The Code of Practice goes on to define its scope of application as follows:

This Code of Practice addresses situations where personal data has been put at risk of unauthorised disclosure, loss, destruction or alteration.

It does not limit its scope to situations where a malicious attacker has penetrated a million layers of security defences to make off with data. It does not limit its scope to purely breaches of database security. It defines its scope as being “situations where personal data has been put at risk of unauthorised disclosure, loss, destruction, or alteration”.

Deriving a Definition

Often, if a thing is not explicitly defined, it is necessary to derive the definition from the stated attributes and characteristics.

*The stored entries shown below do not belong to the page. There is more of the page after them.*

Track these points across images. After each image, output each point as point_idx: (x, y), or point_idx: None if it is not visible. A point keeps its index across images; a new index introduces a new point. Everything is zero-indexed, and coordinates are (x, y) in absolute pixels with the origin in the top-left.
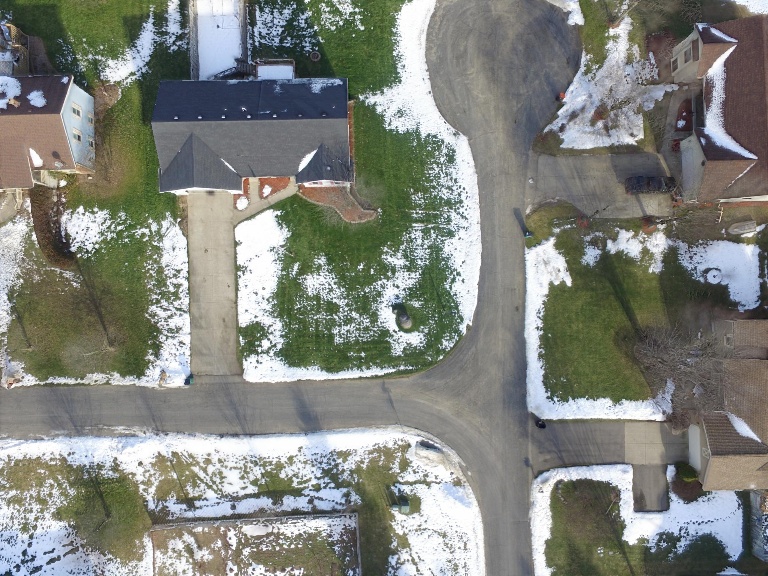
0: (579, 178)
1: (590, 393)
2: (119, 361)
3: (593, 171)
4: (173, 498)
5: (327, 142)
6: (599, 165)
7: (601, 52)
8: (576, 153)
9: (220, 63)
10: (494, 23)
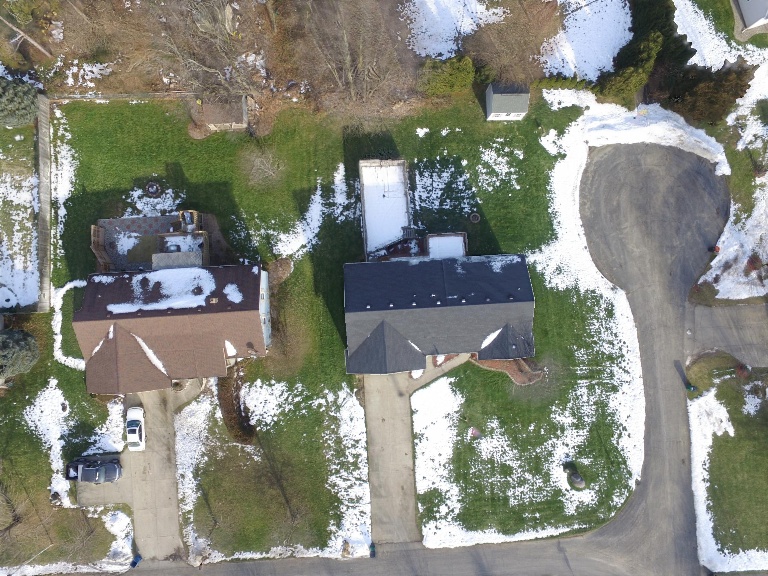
0: (736, 328)
1: (760, 544)
2: (302, 533)
3: (749, 321)
4: None
5: (512, 322)
6: (754, 314)
7: (749, 201)
8: (731, 303)
9: (387, 232)
10: (644, 177)
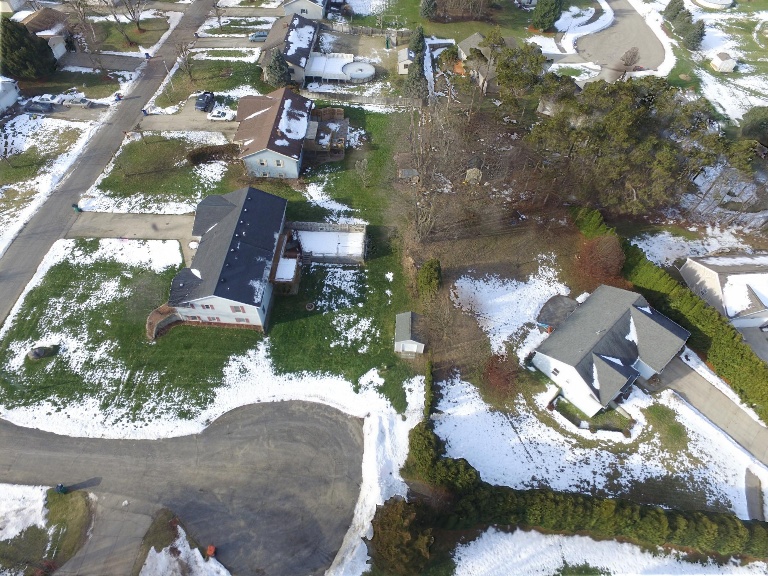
0: (103, 570)
1: None
2: (114, 178)
3: None
4: (1, 197)
5: (203, 284)
6: None
7: None
8: (136, 568)
9: (311, 243)
10: (321, 475)
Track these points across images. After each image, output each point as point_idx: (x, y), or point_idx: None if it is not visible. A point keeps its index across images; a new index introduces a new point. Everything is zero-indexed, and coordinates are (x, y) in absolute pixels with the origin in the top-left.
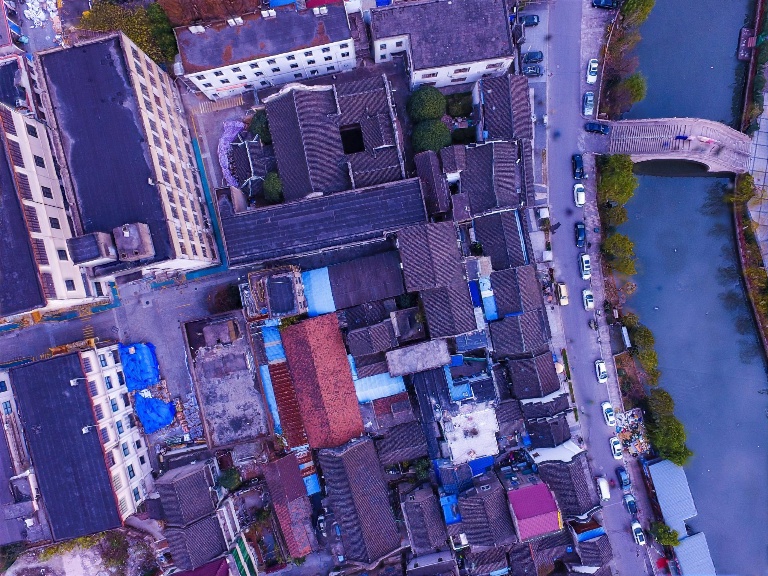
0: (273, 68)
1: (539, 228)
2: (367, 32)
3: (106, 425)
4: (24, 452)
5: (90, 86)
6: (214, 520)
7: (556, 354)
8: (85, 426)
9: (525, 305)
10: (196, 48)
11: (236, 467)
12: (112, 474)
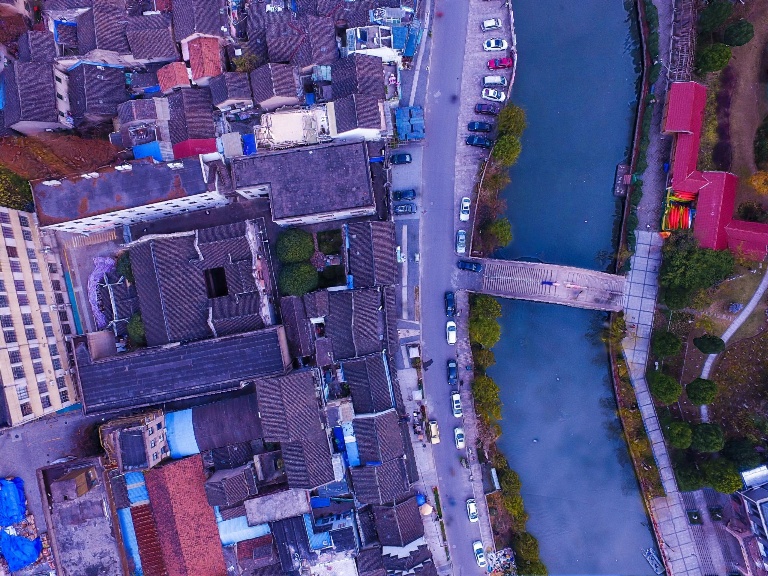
0: (136, 213)
1: None
2: (230, 178)
3: None
4: None
5: None
6: None
7: (428, 492)
8: None
9: (384, 455)
10: (52, 200)
11: None
12: None
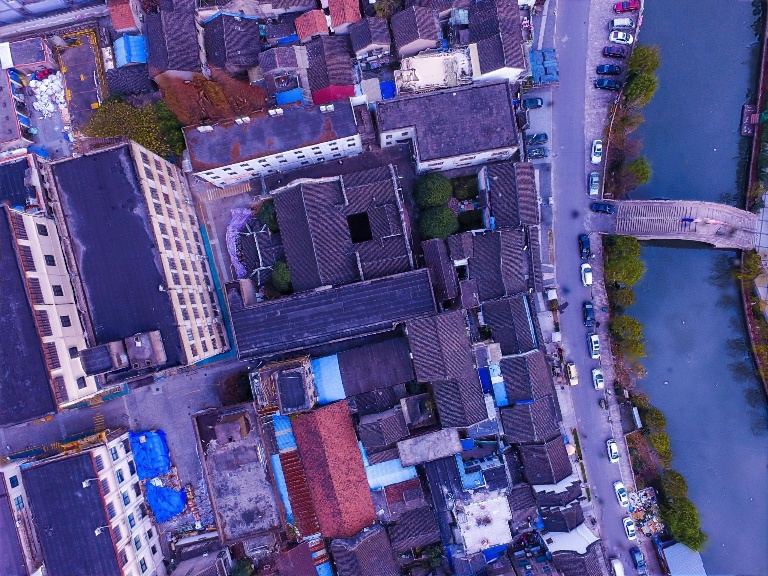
0: (280, 160)
1: (547, 309)
2: (373, 123)
3: (118, 522)
4: (36, 547)
5: (101, 194)
6: None
7: (567, 434)
8: (98, 527)
9: (536, 392)
10: (204, 146)
11: (248, 556)
12: (125, 574)
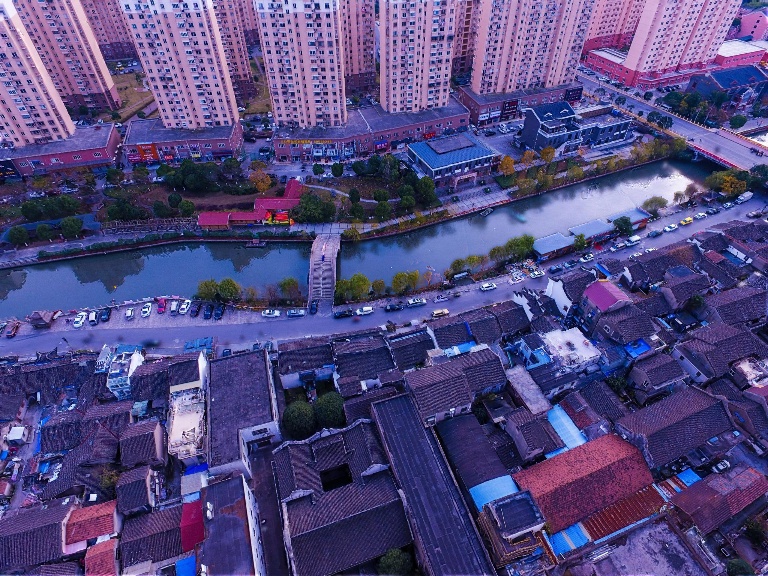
0: None
1: None
2: None
3: None
4: None
5: None
6: None
7: None
8: None
9: None
10: None
11: (723, 568)
12: None
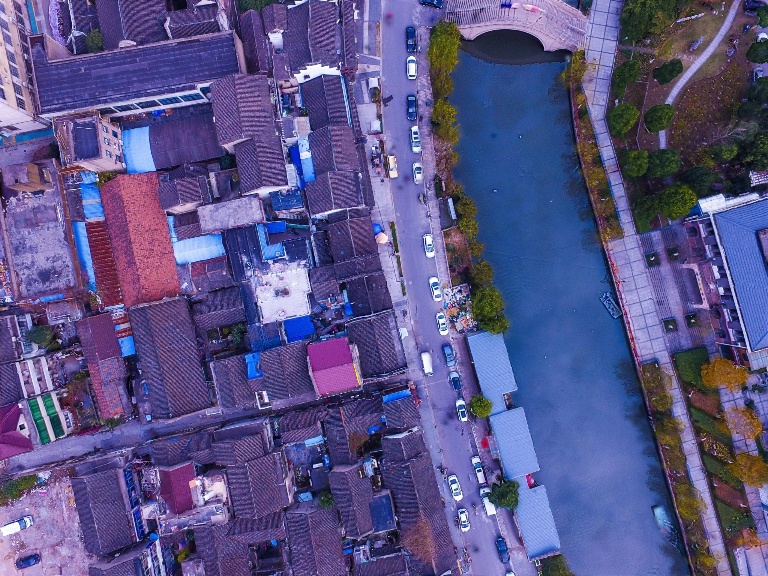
0: None
1: None
2: None
3: None
4: None
5: None
6: (12, 367)
7: (385, 227)
8: None
9: (339, 164)
10: None
11: (51, 326)
12: None
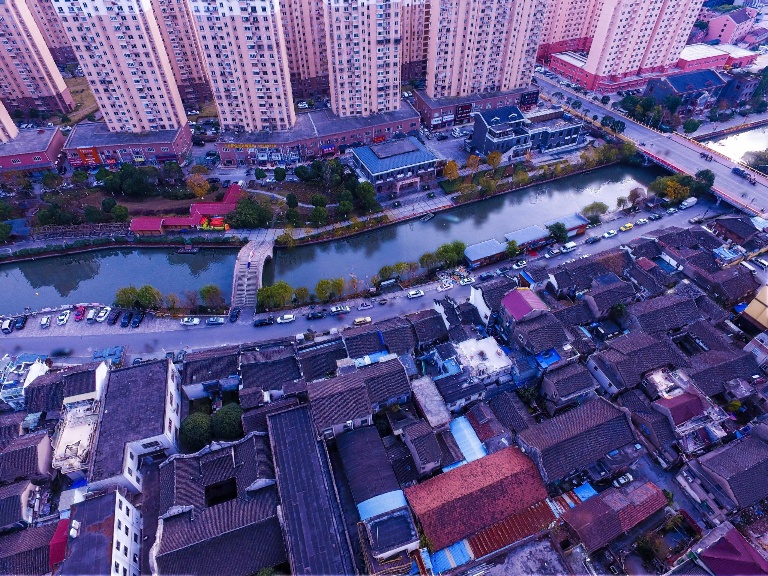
0: None
1: None
2: None
3: None
4: None
5: None
6: None
7: None
8: None
9: None
10: None
11: None
12: None
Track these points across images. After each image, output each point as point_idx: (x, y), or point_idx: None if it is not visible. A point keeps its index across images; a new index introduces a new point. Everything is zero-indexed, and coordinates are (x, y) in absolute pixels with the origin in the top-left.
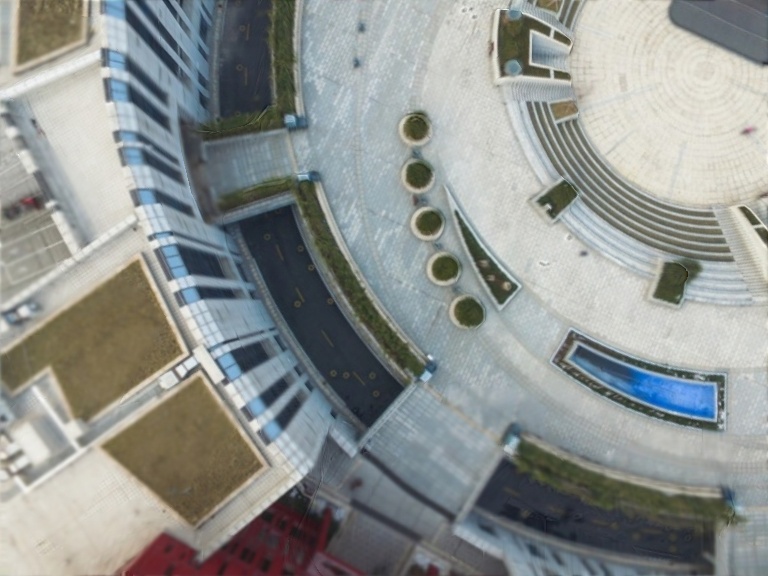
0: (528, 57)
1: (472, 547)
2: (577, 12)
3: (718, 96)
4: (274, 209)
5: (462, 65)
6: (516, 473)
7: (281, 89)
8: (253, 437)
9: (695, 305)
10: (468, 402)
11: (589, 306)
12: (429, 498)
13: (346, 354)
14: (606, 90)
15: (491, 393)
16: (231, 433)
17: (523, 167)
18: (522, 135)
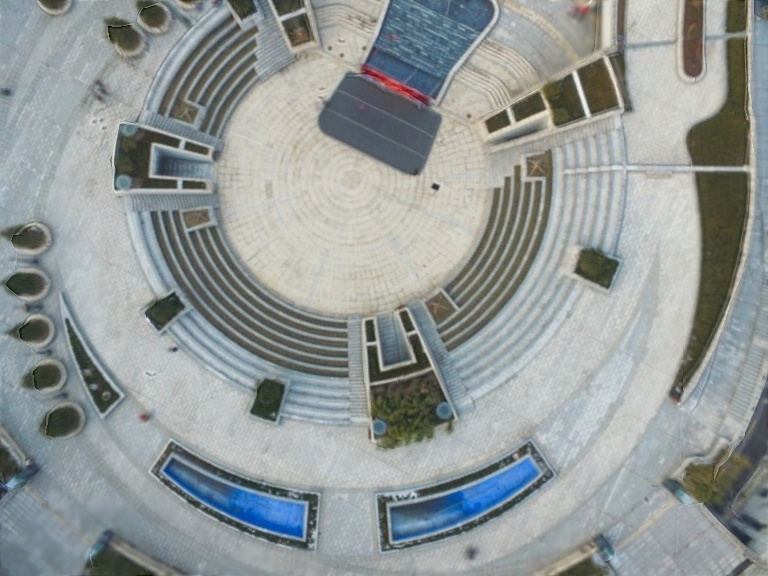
0: (148, 170)
1: None
2: (225, 120)
3: (363, 205)
4: None
5: (88, 175)
6: None
7: None
8: None
9: (293, 423)
10: (67, 507)
11: (191, 418)
12: None
13: None
14: (252, 197)
15: (90, 499)
16: None
17: (138, 277)
18: (139, 246)
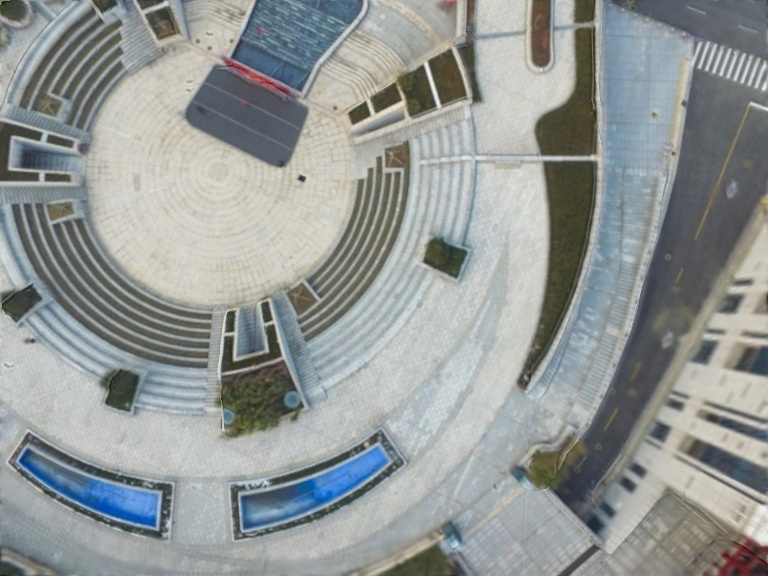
0: (7, 163)
1: None
2: (92, 113)
3: (230, 197)
4: None
5: None
6: None
7: None
8: None
9: (147, 413)
10: None
11: (48, 409)
12: None
13: None
14: (120, 189)
15: None
16: None
17: None
18: None
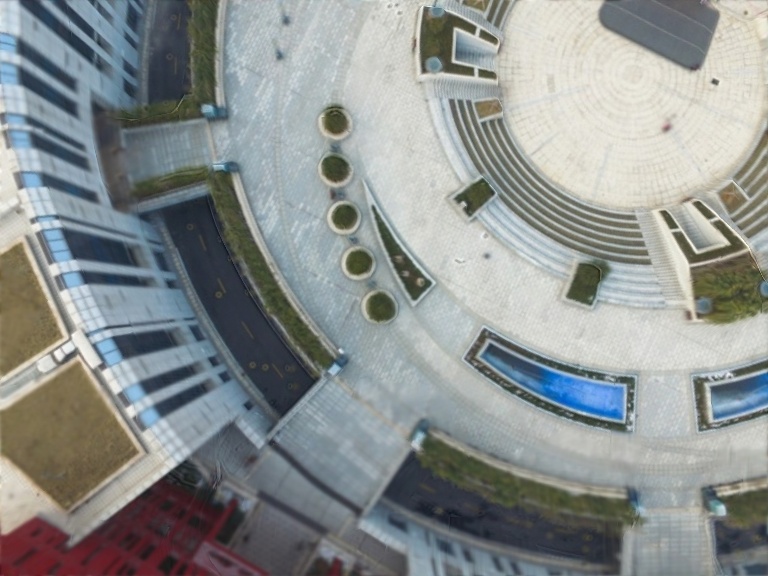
0: (451, 55)
1: (376, 541)
2: (507, 12)
3: (645, 100)
4: (192, 199)
5: (385, 61)
6: (421, 468)
7: (198, 78)
8: (130, 423)
9: (608, 307)
10: (379, 397)
11: (503, 305)
12: (337, 491)
13: (264, 346)
14: (534, 90)
15: (402, 388)
16: (108, 418)
17: (442, 164)
18: (443, 132)
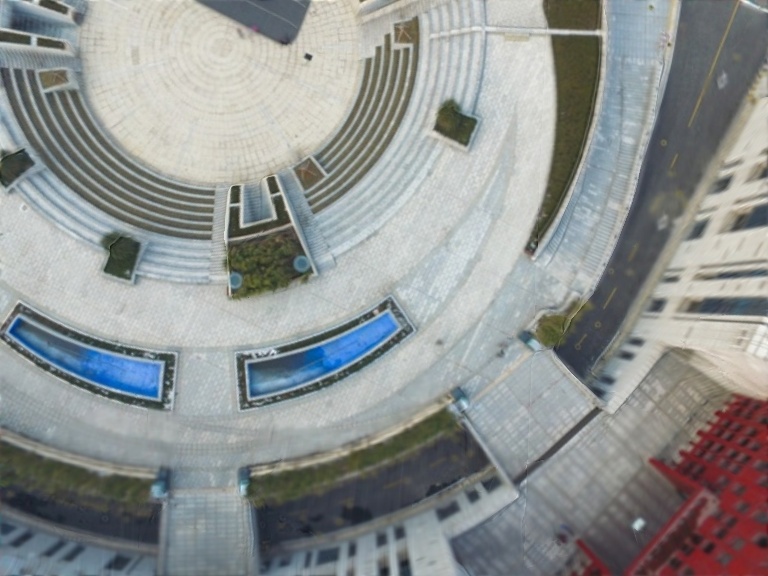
0: None
1: None
2: None
3: (234, 74)
4: None
5: None
6: None
7: None
8: None
9: (149, 281)
10: None
11: (41, 279)
12: None
13: None
14: (117, 62)
15: None
16: None
17: None
18: None
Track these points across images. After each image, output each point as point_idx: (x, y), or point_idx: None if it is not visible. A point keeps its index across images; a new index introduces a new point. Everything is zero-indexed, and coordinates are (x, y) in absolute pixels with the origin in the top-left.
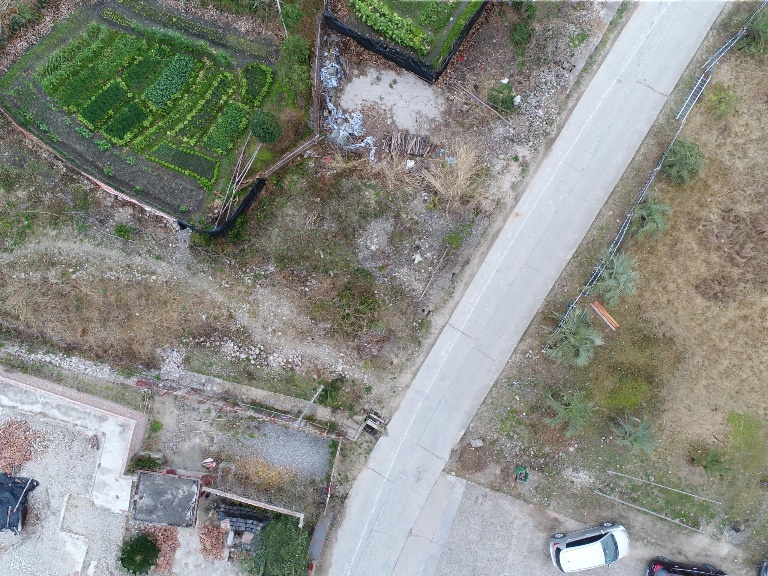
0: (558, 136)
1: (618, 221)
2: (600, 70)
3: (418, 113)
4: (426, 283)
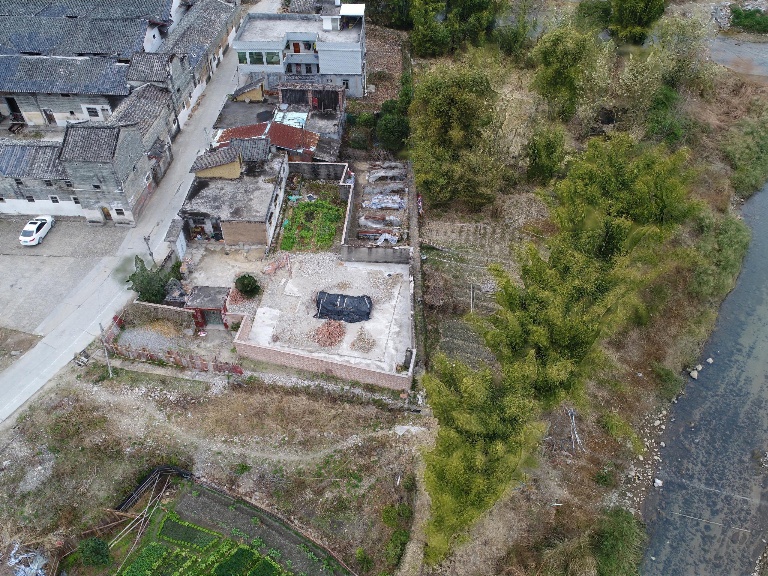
0: None
1: None
2: None
3: None
4: (8, 447)
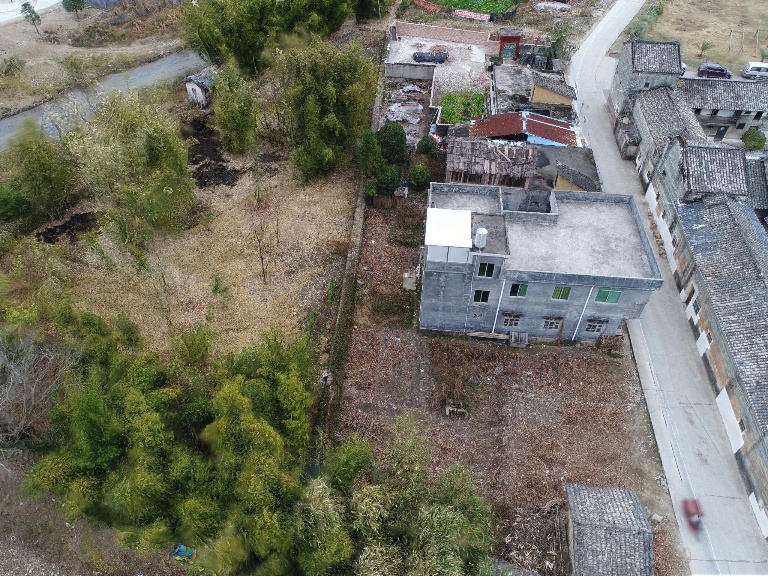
0: None
1: (641, 21)
2: (619, 0)
3: None
4: None
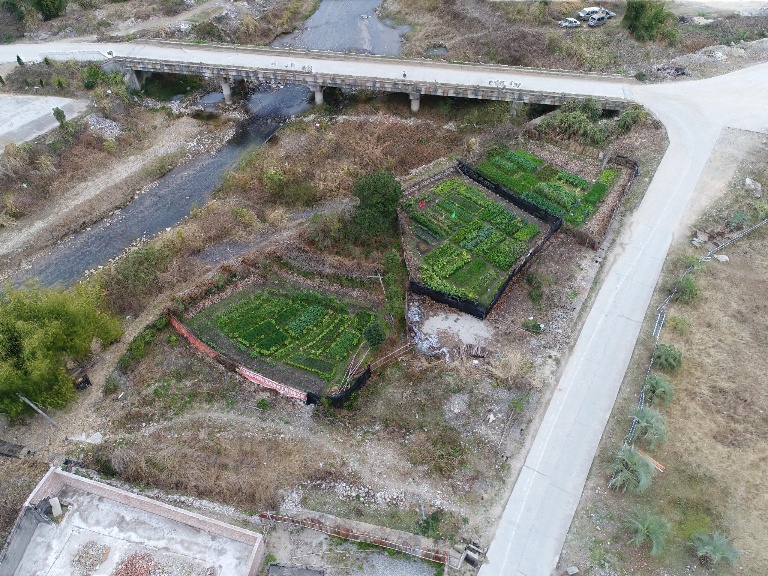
0: (575, 344)
1: (636, 395)
2: (592, 310)
3: (476, 335)
4: (501, 436)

Something falls under the Data Security Breach Code of practice if there is a situation where “personal data has been put at risk of unauthorised disclosure, loss, destruction, or alteration”.

So, a good working definition of a Data Breach under Irish Data Protection law would be:

A Data Breach occurs where, as a result of a failure in an organisational or technical measure for the processing of that data, personal data has been put at risk of unauthorised disclosure, loss, destruction, or alteration

This brings in the elements of both the duty to keep data safe and secure under the Acts and the definition of scope for the Code of Practice.

Applying a Definition

In the Irish Water situation, we find ourselves faced with a set of circumstances where:

  1. Due to a failure of an organisational or technical control (e.g. definition of the data or the definition and execution of correct tests on data extract or mail merge scripts)
  2. Personal data was
  3. Disclosed by being included on address labels.

The personal data that was disclosed was that a person of name X lived at some point at address Y. The data breach actually occured at the point where decisions were taken about the data processing and governance that created the risk that data would be disclosed in this way. No hacking or breach of technical security was necessary for this to have occured.

Therefore, this particular set of circumstances looks like a breach and quacks like breach, so we have at least to consider the possibility that what we have in front of us is a data protection incident of the species breach (to paraphrase Douglas Adams).

The impact of the breach is a secondary consideration. But given that the breach highlights a potential failure of Irish Water to ensure that their data meets the requirements of Sections 2(1)(b) and 2(1)(c) of the Data Protection Acts (accurate and up to date, and adequate), it should be a trigger for some deep introspection about effective models of Data Governance and the associated definition of key data elements in Irish Water.

Having handled a number of data breach incidents for clients over the past number of years, our experience is that the DPC is pragmatic about things, particularly where the impact is low, and will take on board assurances of remedial action when deciding to pursue an investigation. But a pragmatic response from the Regulator is not the same as not having a data breach.

Definitions and Perspective

One common theme we encounter in Data Governance and Data Protection engagements is the impact of how key concepts are defined and prioritised in an organisation, and how crises are defined and reframed as triggers for change and improvement.

One client, for example, took the imminent threat of impending prosecutions for Data Protection breaches as an opportunity to assess and re-engineer some key customer interaction processes to reduce the risk of “the surprised customer” and asked us to help them with that change.

Irish Water, however, seem to be living in denial about Data Protection in general. Over on my personal blog I’ve written about issues with their Data Protection notice and, in particular, their marketing consents. Irish Water insists they are fully compliant. Today they insist that a thing that has the characteristics of a breach is not a breach. This Pollyanna-esque approach to definining the problem that is to be faced curtails greatly the opportunity for the organisation to place personal data protection and privacy at the core of their culture.

“De Nile” is a river in Egypt and has no place in the data governance and data protection operations of any organisation working with personal and sensitive personal data.